**Quoted passage**:
------------------------------------------------

This arbitration agreement is governed by the Federal Arbitration Act (FAA), including its procedural provisions, in respects. This means that the FAA governs, among other things, the interpretation and enforcement of this arbitration agreement and all of its provisions, including, without limitation, the class action waiver discussed below. State arbitration laws do not govern in any respect.

This arbitration agreement is intended to be broadly interpreted and will survive termination of this Agreement, which means (among other things) that this arbitration agreement applies even after you have stopped using your Qorums account or have deleted it. The arbitrator, and not any federal, state or local court or agency, shall have exclusive authority to the extent permitted by law to resolve all disputes arising out of or relating to the interpretation, applicability, enforceability, or formation of this Agreement, including, but not limited to, any claim that all or any part of this agreement is void or voidable. If the parties have a dispute about whether this arbitration agreement can be enforced, whether this arbitration agreement applies to a dispute, or any other dispute about the meaning or scope of this arbitration agreement, the parties agree that the arbitrator shall have exclusive authority to resolve the dispute.

There is no judge or jury in arbitration, and court review of an arbitration award is limited. However, an arbitrator can award on an individual basis the same damages and relief as a court (including injunctive and declaratory relief or statutory damages) and must follow this Agreement as a court would. For the avoidance of doubt, the arbitrator can award public injunctive relief.

In the event this arbitration agreement is for any reason held to be unenforceable or inapplicable to a claim, any litigation against Qorums (except for the intellectual property and small claims actions described in Section 10.3 below) may be commenced only in a federal or state court located within New York, and both parties consent to the jurisdiction of those courts for such purposes.

10.3 Exceptions to Agreement to Arbitrate. You and Qorums agree that the agreement to arbitrate will not apply to any disputes relating to your or Qorums’s intellectual property (e.g., trademarks, trade dress, domain names, trade secrets, copyrights or patents) and that such disputes may be brought in any court that has jurisdiction over such claims. Also, either party can bring a claim in small claims court in San Francisco, California (or small claims court in another place if both parties agree in writing), if it qualifies to be brought in that court.

10.4 Details of Arbitration Procedure.

------------------------------------------------

Stored data entries:
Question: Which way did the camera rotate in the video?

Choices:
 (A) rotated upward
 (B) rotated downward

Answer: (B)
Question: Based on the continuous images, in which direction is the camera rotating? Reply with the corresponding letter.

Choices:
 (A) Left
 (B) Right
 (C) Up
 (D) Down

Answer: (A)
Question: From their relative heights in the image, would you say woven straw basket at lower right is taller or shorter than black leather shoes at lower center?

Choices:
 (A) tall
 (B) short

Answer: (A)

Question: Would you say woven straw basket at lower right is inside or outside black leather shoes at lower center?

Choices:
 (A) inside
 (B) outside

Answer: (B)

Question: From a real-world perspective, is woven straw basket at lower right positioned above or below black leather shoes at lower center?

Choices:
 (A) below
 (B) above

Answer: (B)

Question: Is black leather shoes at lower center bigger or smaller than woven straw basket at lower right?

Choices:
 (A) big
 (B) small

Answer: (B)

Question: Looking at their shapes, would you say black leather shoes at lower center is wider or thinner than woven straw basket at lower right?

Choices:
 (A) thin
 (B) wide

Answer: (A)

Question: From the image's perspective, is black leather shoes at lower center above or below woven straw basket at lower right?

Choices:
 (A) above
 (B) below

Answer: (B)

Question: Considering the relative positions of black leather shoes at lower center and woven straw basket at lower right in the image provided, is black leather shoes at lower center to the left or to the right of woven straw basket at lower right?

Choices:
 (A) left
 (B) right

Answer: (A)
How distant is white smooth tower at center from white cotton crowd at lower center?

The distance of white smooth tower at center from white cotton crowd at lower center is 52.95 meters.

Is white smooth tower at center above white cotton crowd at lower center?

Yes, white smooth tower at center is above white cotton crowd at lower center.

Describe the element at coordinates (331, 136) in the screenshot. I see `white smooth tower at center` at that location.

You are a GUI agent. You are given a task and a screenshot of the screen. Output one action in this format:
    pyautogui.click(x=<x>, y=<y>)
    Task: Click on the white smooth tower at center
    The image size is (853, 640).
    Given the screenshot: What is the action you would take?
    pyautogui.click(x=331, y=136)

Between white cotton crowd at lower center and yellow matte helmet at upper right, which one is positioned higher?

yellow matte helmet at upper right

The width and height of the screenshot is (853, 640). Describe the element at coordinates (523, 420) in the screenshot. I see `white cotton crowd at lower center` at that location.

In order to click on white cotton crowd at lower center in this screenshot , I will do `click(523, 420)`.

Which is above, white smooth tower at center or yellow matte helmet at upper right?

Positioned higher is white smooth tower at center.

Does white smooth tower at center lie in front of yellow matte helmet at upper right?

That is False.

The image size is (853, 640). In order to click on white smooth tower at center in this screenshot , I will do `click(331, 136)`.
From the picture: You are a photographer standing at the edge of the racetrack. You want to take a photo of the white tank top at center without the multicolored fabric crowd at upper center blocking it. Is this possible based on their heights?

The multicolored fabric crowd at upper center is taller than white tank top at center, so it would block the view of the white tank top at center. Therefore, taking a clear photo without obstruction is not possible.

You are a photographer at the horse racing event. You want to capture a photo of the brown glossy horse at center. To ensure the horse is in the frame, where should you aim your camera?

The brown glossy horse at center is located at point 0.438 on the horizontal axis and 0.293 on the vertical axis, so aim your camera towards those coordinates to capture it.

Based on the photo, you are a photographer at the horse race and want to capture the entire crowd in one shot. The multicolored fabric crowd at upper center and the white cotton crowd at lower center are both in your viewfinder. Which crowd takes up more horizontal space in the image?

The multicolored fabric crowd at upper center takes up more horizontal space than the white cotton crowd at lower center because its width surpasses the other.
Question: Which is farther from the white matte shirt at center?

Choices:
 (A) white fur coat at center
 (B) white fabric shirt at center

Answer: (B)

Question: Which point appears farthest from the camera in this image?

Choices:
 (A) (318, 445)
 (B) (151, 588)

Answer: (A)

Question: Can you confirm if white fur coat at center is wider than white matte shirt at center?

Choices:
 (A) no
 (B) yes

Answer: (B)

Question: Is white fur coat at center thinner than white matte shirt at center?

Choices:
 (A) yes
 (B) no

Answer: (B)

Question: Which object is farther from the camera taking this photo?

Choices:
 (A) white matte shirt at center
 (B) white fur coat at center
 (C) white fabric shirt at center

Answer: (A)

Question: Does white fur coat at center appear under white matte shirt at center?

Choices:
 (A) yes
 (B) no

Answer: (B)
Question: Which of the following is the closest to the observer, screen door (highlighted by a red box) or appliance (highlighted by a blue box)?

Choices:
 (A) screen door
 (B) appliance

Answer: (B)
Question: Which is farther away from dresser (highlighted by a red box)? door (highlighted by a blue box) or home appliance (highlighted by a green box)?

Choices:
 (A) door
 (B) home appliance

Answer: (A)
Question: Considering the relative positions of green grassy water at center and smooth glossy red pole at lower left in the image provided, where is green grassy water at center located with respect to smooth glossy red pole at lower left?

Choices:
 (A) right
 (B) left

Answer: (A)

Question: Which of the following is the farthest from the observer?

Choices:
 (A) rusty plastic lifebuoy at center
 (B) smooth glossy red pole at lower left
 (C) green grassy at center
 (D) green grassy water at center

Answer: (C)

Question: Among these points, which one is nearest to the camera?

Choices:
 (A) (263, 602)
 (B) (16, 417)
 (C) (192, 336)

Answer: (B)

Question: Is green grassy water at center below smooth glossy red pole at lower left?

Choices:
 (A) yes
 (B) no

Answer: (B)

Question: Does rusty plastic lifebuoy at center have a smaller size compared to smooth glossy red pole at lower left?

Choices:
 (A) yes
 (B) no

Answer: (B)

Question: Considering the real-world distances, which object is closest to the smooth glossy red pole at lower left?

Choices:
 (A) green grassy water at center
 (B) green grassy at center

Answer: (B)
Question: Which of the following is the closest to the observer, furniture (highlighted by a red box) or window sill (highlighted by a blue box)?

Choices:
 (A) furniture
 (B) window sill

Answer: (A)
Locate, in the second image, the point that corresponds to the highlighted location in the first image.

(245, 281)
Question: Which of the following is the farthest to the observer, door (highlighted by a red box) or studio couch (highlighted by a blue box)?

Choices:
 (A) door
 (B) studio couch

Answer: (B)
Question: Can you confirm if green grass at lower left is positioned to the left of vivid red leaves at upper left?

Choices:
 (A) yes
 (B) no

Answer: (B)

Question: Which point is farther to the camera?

------------------------------------------------

**Exercise description**: Please rewrite the arbitration clause beginning at the words "This arbitration agreement is governed" and stopping after "in any respect.", with "Federal Arbitration Act" replaced by "Uniform Arbitration Act".

**Your solution**:
This arbitration agreement is governed by the Uniform Arbitration Act (FAA), including its procedural provisions, in respects. This means that the FAA governs, among other things, the interpretation and enforcement of this arbitration agreement and all of its provisions, including, without limitation, the class action waiver discussed below. State arbitration laws do not govern in any respect.